4. Mempromsikan visibilitas perilaku kesehatan yang positif pada kelompok yang menjadi panutan seperti public figure, tokoh agama, tokoh masyarakat. . Penunjukan dr. Riesa Subroto sebagai anggota tim komunikasi Gugus Tugas Peanggulangan Covid adalah salah stu contohnya.
5. Meningkatkan penerimaan sosial terhadap perilaku postif kesehatan yang dilakukan oleh orang-orang terdekat dan kelompok panutan.
6. Meningkatkan komitmen personal dan moral untuk melakukan perubahan perilaku.
7. Membantu masyarakat menyusun rencana dan tujuan perubahan perilaku, waktu yang diperlukan, dan kondisi spesifik yang diharapkan.
8. Meminta masyarakat untuk membagikan rencana perubahan perilaku dan tujuan mereka kepada orang lain.
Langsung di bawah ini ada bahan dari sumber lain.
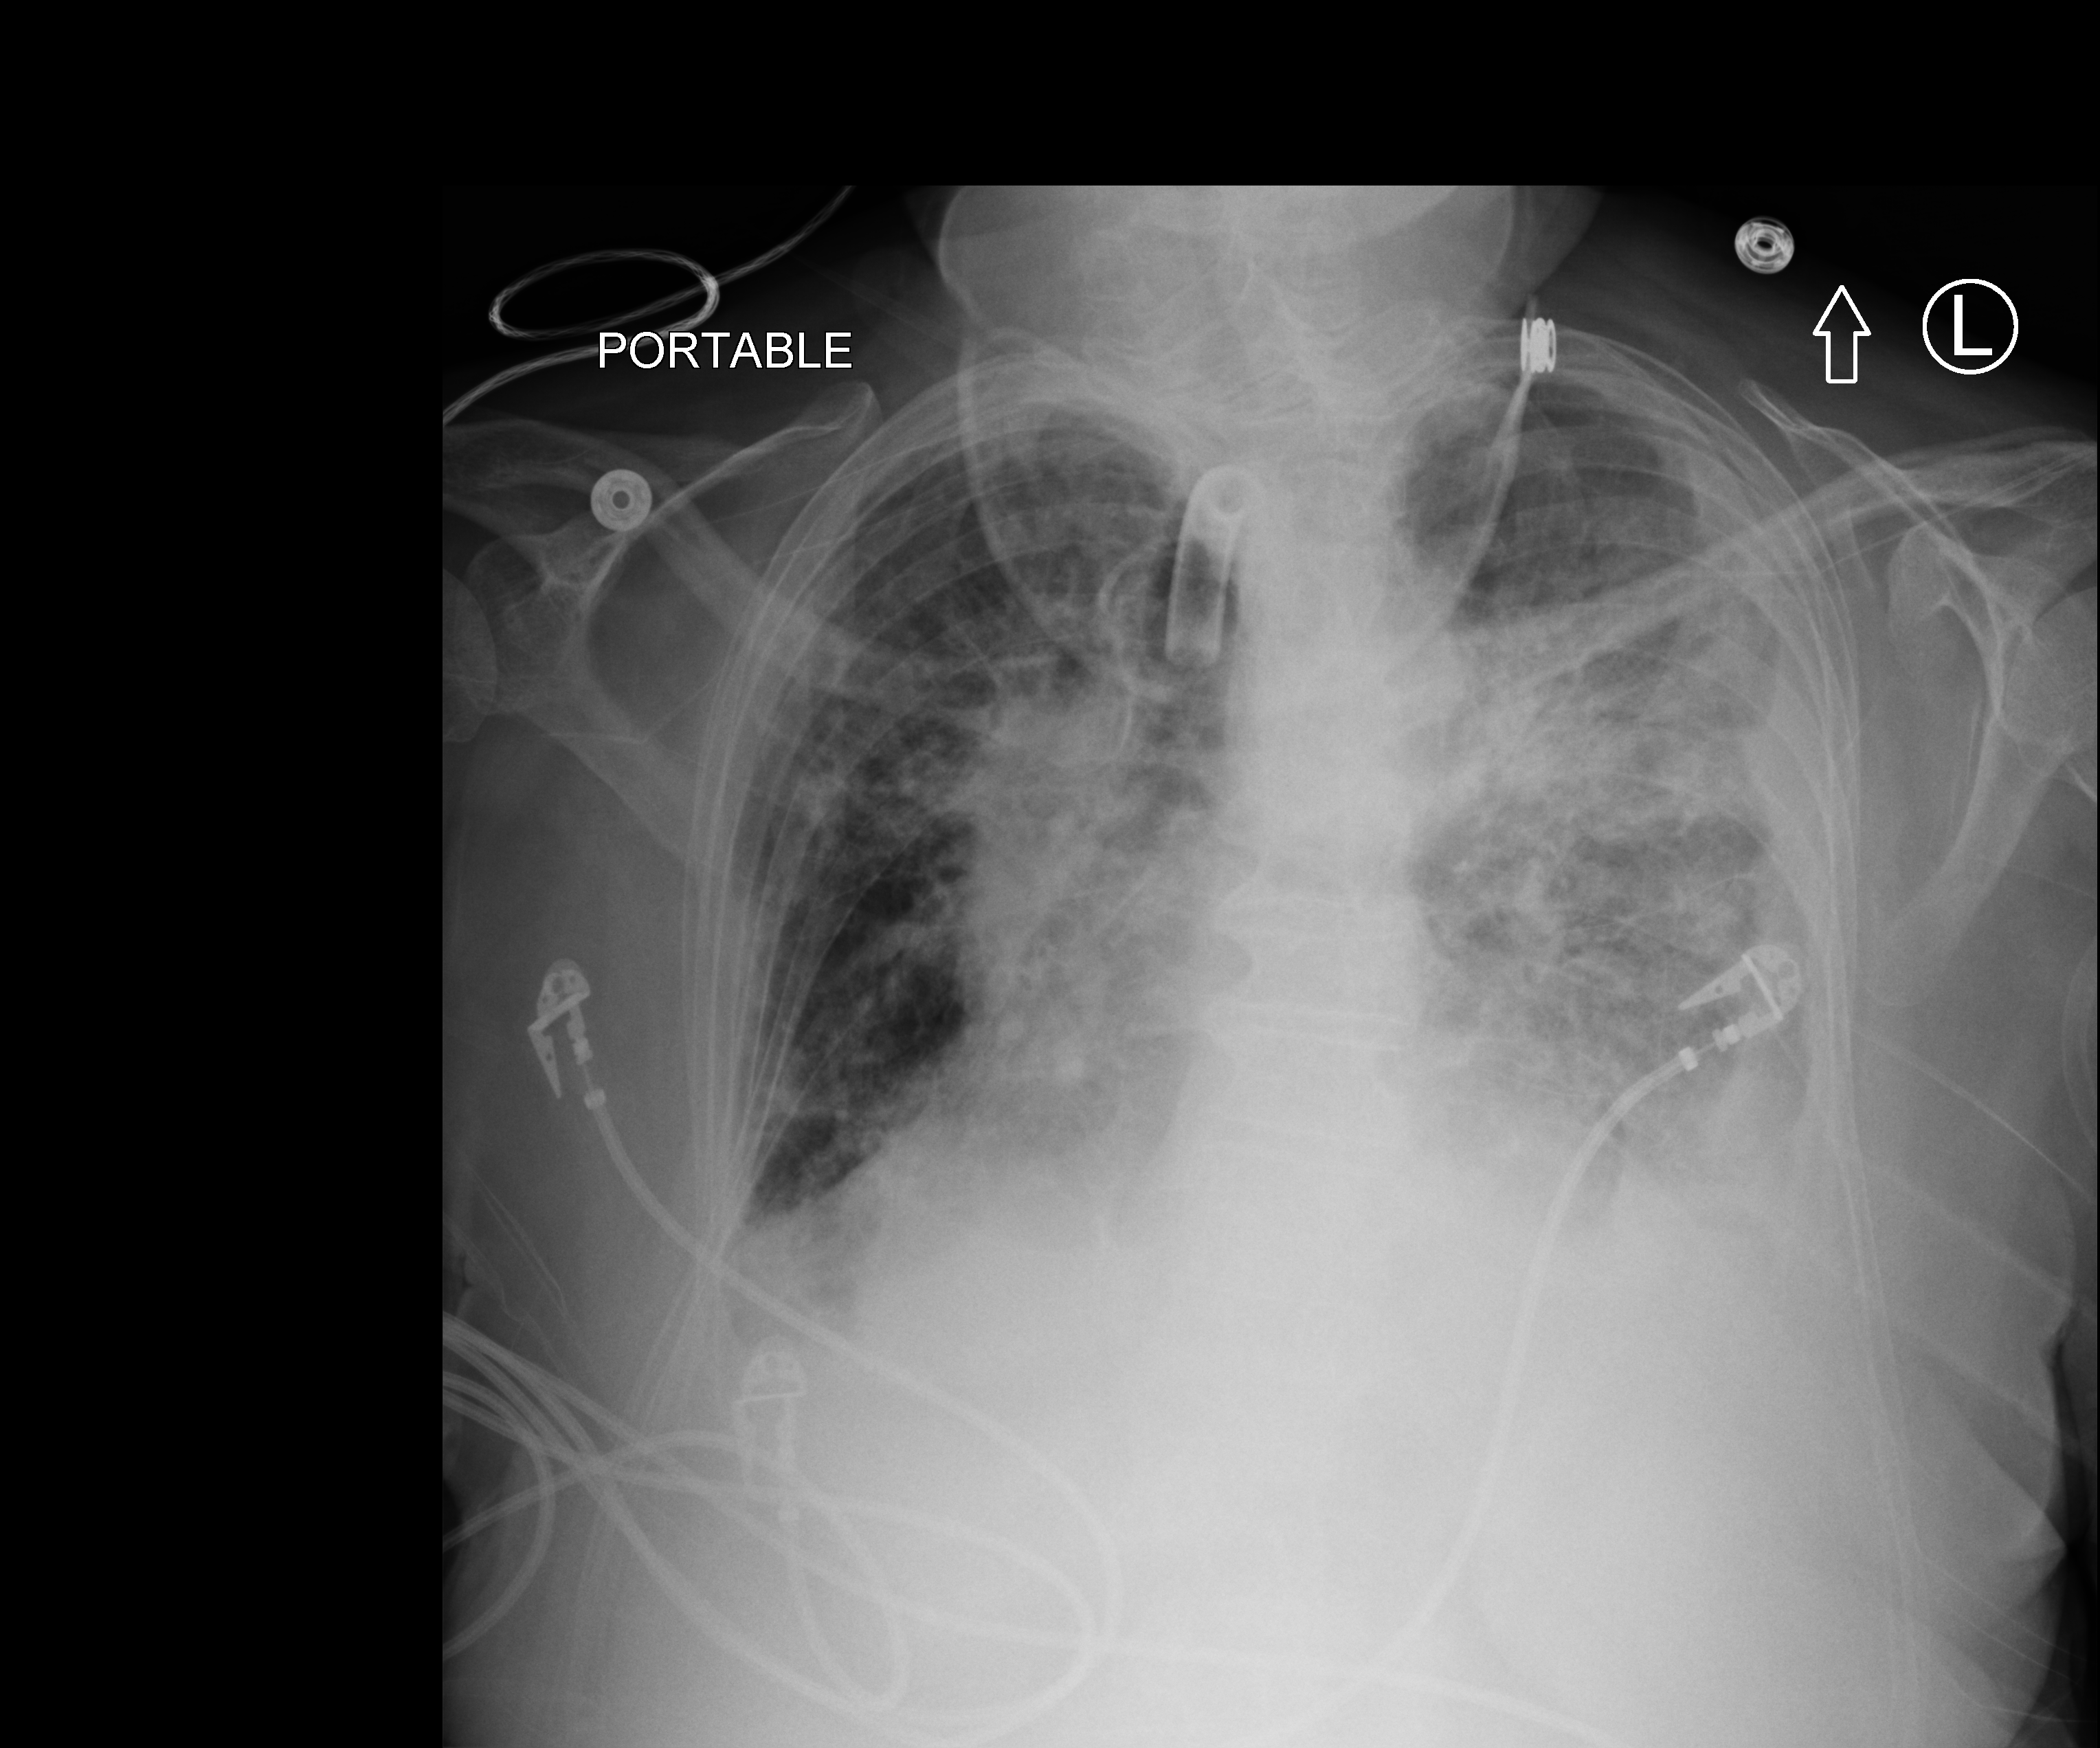
Chest X-ray (portable). Patient hospitalised with COVID-19; female, aged 75–90 years.
From the hospital-stay record, not from the radiograph (when in the stay this image was taken is not recorded): length of hospital stay: 70 days; chronic kidney disease (admission record): no; smoking status (admission record): former.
9. Membantu masyarakat mengembangkan kemamapuan untuk menghadapi situasi yang sulit dan konflik tujuan, misla memberikan bantuan sosial dna pendampingan.
Mencipatkan lingkungan sosial yang dapat memenuhi kebutuhan psikologis dasar berupa otonomi, kemampuan, dan keterhubungan merupakan salah cara meningkatkan kedisplinan terhadap protokolpencegahan Covid-19.